Linebacker II was, in essence, the final conducting of the air war the Joint Chiefs had been calling for since 1965. In 12 days of bombing, they rendered North Vietnam defenseless, crippled, and ready to end the war on terms the US at that time found acceptable, even if those terms were as false and illusory as the entire war had been. That is to say, it allowed the US to get (most? some?) of the POWs home, to save face, and to more or less abandon the South Vietnamese to a grim fate, especially after a hyper-liberal Congress was elected in 1974 in the wake of Watergate, which cut off almost all US aid to the beleaguered nation. But it was seen as very preferable to simply an out and out surrender, or an even more cold-hearted and open abandonment of a long-proclaimed vital ally.
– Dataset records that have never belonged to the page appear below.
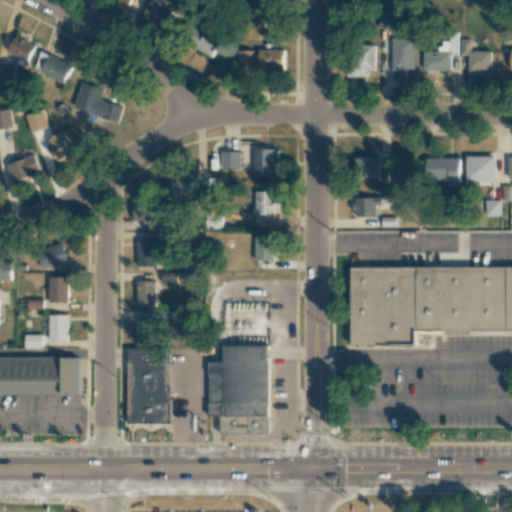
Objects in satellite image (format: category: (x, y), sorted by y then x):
building: (157, 13)
building: (388, 19)
building: (209, 41)
building: (21, 48)
building: (403, 54)
building: (441, 54)
building: (475, 57)
building: (362, 59)
building: (511, 59)
building: (261, 60)
building: (52, 67)
building: (6, 71)
building: (87, 96)
road: (254, 115)
building: (5, 118)
building: (36, 120)
building: (59, 145)
building: (230, 160)
building: (265, 162)
building: (23, 167)
building: (510, 167)
building: (372, 169)
building: (443, 169)
building: (479, 169)
building: (183, 184)
road: (102, 185)
building: (263, 202)
building: (366, 206)
building: (492, 208)
building: (142, 211)
road: (317, 234)
road: (415, 245)
building: (264, 247)
building: (146, 253)
building: (51, 256)
building: (5, 271)
building: (169, 278)
building: (58, 289)
building: (146, 293)
building: (427, 302)
building: (429, 304)
building: (58, 327)
road: (98, 330)
building: (146, 331)
building: (32, 340)
building: (39, 375)
building: (39, 375)
building: (149, 385)
building: (149, 385)
building: (240, 389)
building: (240, 390)
road: (475, 405)
road: (50, 414)
road: (255, 468)
traffic signals: (312, 468)
road: (311, 490)
road: (101, 491)
parking lot: (141, 511)
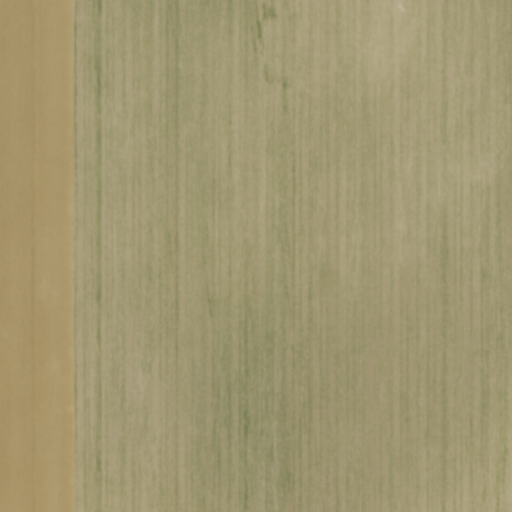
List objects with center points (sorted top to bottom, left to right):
crop: (256, 256)
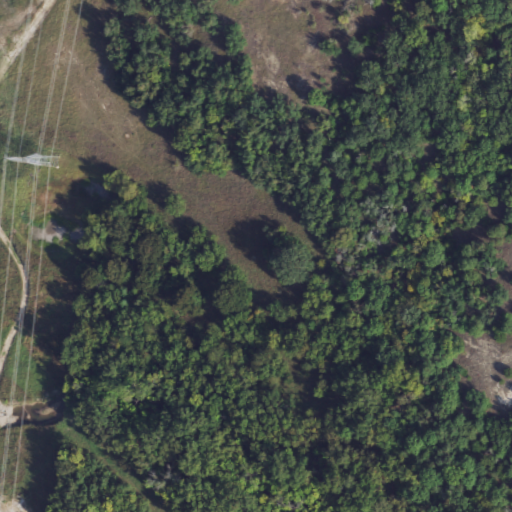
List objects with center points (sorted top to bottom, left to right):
power tower: (47, 161)
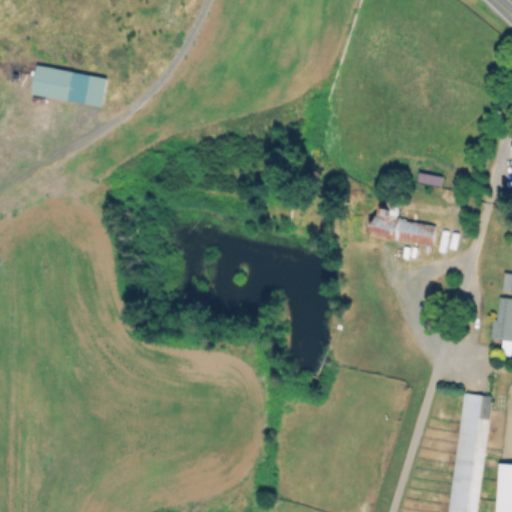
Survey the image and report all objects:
road: (503, 8)
building: (70, 86)
building: (66, 87)
road: (124, 112)
building: (399, 223)
building: (396, 225)
building: (502, 321)
road: (486, 323)
building: (504, 323)
road: (418, 434)
building: (470, 452)
building: (467, 454)
building: (505, 488)
building: (503, 489)
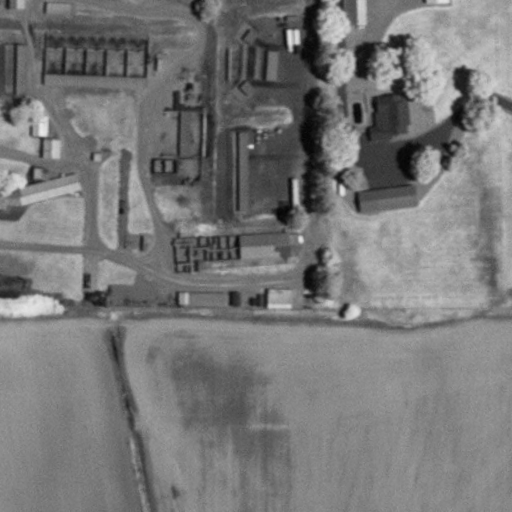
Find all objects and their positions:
building: (17, 4)
building: (56, 8)
building: (354, 12)
building: (85, 53)
building: (273, 65)
building: (22, 69)
building: (392, 117)
road: (451, 120)
building: (52, 148)
building: (244, 171)
road: (148, 197)
building: (389, 198)
road: (45, 244)
building: (267, 245)
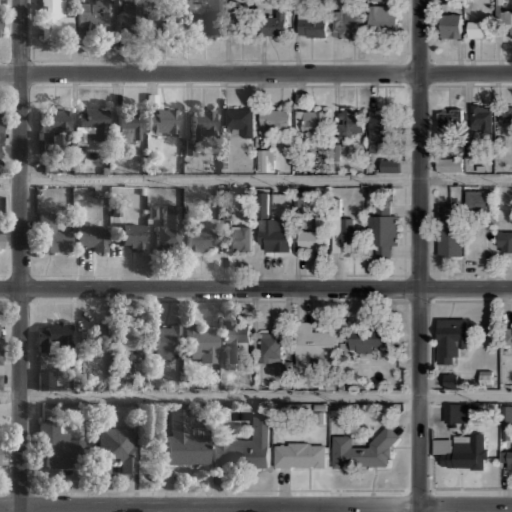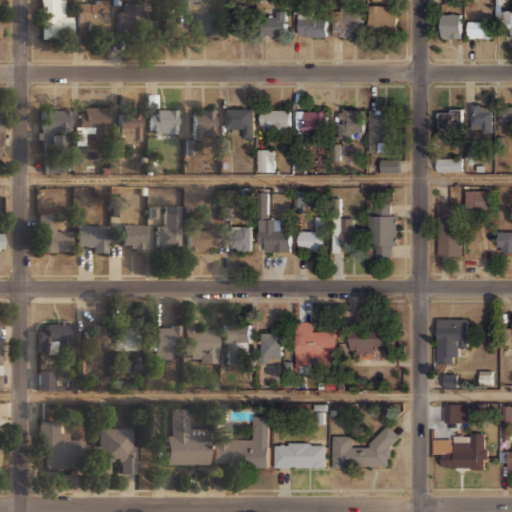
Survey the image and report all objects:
building: (380, 0)
building: (92, 14)
building: (90, 15)
building: (130, 15)
building: (503, 15)
building: (129, 16)
building: (197, 16)
building: (198, 16)
building: (382, 18)
building: (382, 18)
building: (504, 18)
building: (53, 20)
building: (53, 20)
building: (244, 22)
building: (274, 22)
building: (347, 22)
building: (241, 23)
building: (347, 23)
building: (276, 24)
building: (310, 24)
building: (450, 24)
building: (312, 25)
building: (451, 25)
building: (479, 26)
building: (479, 28)
road: (256, 72)
building: (505, 113)
building: (505, 113)
building: (481, 117)
building: (481, 118)
building: (240, 119)
building: (55, 120)
building: (162, 120)
building: (241, 120)
building: (275, 120)
building: (275, 120)
building: (449, 120)
building: (162, 121)
building: (203, 121)
building: (311, 121)
building: (450, 121)
building: (90, 122)
building: (310, 122)
building: (350, 122)
building: (202, 123)
building: (349, 123)
building: (129, 127)
building: (88, 128)
building: (126, 129)
building: (52, 130)
building: (380, 130)
building: (381, 130)
building: (0, 133)
building: (338, 150)
building: (52, 153)
building: (265, 159)
building: (265, 160)
building: (389, 164)
building: (448, 164)
building: (449, 164)
building: (53, 165)
building: (389, 165)
road: (255, 179)
building: (478, 199)
building: (479, 201)
building: (263, 204)
building: (168, 228)
building: (169, 229)
building: (383, 229)
building: (449, 229)
building: (450, 230)
building: (344, 233)
building: (272, 234)
building: (51, 235)
building: (53, 235)
building: (132, 235)
building: (274, 235)
building: (347, 235)
building: (383, 235)
building: (92, 236)
building: (132, 236)
building: (314, 236)
building: (92, 237)
building: (239, 237)
building: (239, 237)
building: (199, 239)
building: (311, 239)
building: (1, 240)
building: (198, 240)
building: (504, 240)
building: (505, 241)
road: (21, 256)
road: (417, 256)
road: (256, 288)
building: (98, 331)
building: (508, 333)
building: (508, 334)
building: (54, 337)
building: (55, 337)
building: (369, 337)
building: (107, 338)
building: (123, 338)
building: (235, 338)
building: (450, 338)
building: (165, 339)
building: (370, 339)
building: (450, 339)
building: (235, 340)
building: (166, 341)
building: (201, 344)
building: (201, 344)
building: (269, 344)
building: (313, 344)
building: (271, 345)
building: (314, 345)
building: (45, 379)
building: (45, 380)
building: (450, 380)
building: (450, 380)
road: (256, 395)
building: (456, 412)
building: (459, 412)
building: (506, 421)
building: (506, 422)
building: (183, 439)
building: (185, 440)
building: (58, 446)
building: (244, 446)
building: (244, 446)
building: (59, 447)
building: (115, 450)
building: (363, 450)
building: (461, 451)
building: (466, 451)
building: (362, 452)
building: (300, 454)
building: (300, 455)
building: (507, 456)
building: (509, 459)
road: (256, 506)
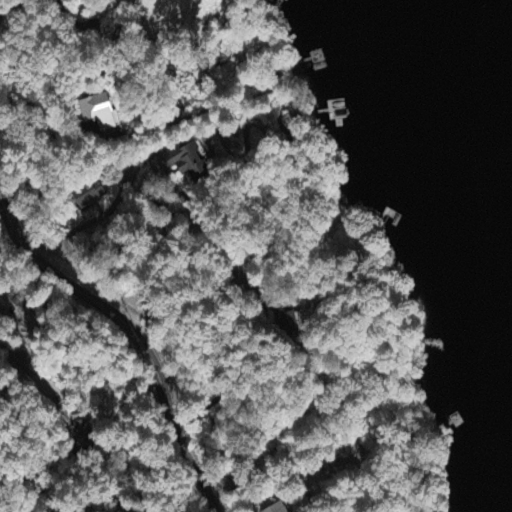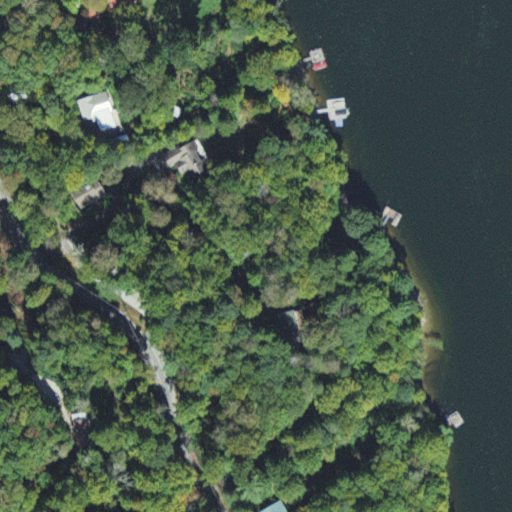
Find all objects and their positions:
road: (52, 79)
road: (0, 111)
building: (95, 113)
building: (188, 163)
building: (86, 195)
building: (291, 324)
road: (132, 336)
building: (277, 508)
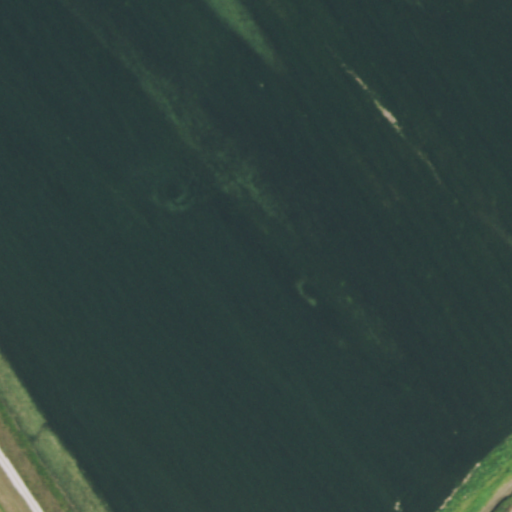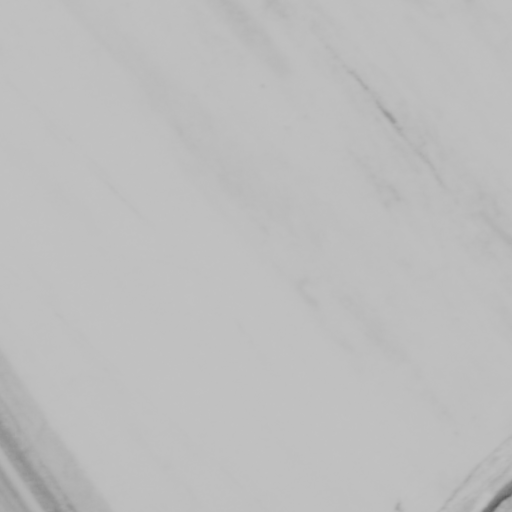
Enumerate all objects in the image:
road: (20, 481)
What is presented in the video below is a series of cockpit recordings of internal B-52 intercoms and inter-aircraft radio chatter during the Linebacker II mission of Dec. 26, 1972. The aircraft where the recording was made was B-52D Lilac 2 out of Andersen AFB, Guam. The campaign had begun on December 18, then the Nixon Administration imposed a 36 hour bombing halt for Christmas. This allowed the North Vietnamese to reconstitute their almost depleted defenses a bit, and made the mission of Dec. 26 one of the harriest of them all. By Dec. 30, the lat night of the raids, the North was out of SAMs, most of their radars were destroyed, and they had no effective way to respond. But that was not the case this night, when several aircraft were lost.
The video includes a map which shows the aircraft which are involved, their call signs, and their slow progress over North Vietnam. It is really an impressive piece of work, and a valuable contribution to the historical record.